Closed chirkin closed 6 years ago
In what environment are you using pgmoon? It doesn't include a connection pool implementation. If you're using openresty then you can use the size
parameter with the keepalive method: https://github.com/openresty/lua-nginx-module#tcpsocksetkeepalive
Yes, I'm using openresty environment. I tried size parameter on nginx socket, but it's not working, over size connections is not discarded. Need to create some tests for you?

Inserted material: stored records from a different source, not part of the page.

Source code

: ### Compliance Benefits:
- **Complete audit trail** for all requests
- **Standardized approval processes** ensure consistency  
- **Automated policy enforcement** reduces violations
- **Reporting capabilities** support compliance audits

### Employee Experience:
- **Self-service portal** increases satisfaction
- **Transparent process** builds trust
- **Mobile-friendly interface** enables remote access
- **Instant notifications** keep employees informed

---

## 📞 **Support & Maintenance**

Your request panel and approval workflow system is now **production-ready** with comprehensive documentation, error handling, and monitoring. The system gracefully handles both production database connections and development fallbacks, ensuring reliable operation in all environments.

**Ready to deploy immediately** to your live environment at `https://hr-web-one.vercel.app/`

I was under the impression that size
prevented the number of connections from dropping below a certain number in the pool—the pool size—not limit the total connections to the server. To limit the total connections to the server, I would think you would put a limit in your PostgreSQL's postgresql.conf.
max_connections = 20
Not very fine-grained, I admit. Alternatively you could install a connection pooler like pgbouncer and using max_db_connections. This would allow your code to connect at will but prevent overloading the database with open sockets.
I change the pgmoon/init.lua file, function keepalive: keepalive = function(self, ...) local sock = self.sock self.sock = nil return sock:setkeepalive(50, 5) --return sock:setkeepalive(...) end, so far we test good to imit the number of connections.
In truth, just put "lua_socket_pool_size" to your nginx.conf
in my postgresql.conf: max_connections = 1024
in my nginx.conf worker_processes 2;
in my test.lua file: pg:keepalive(300000, 500)
when I use ab to test: ab -n 100000 -c 1500 -s 300 -k 127.0.0.1/test
postgresql reports many below messages in log file: sorry, too many clients already remaining connection slots are reserved for non-replication superuser connections
add: lua_socket_pool_size 500; to nginx.conf cann't resolve this problem
lua_socket_pool_size
does not resolve the problem as @ttfkam pointed out. The pool size is the numer of connections kept open. It will not block new connections from being created. pgbouncer is probably the most reliable solution, otherwise you can keep track of connection count yourself in a shared dict and reject new connections (or sleep) if connection count is larger than what you expect.
I don't think limiting number of connections is in the domain of this library, so I'm going to close the ticket.
High loads and slow db responses can generate a large number of connections. There should be a limit of simultaneous db connections.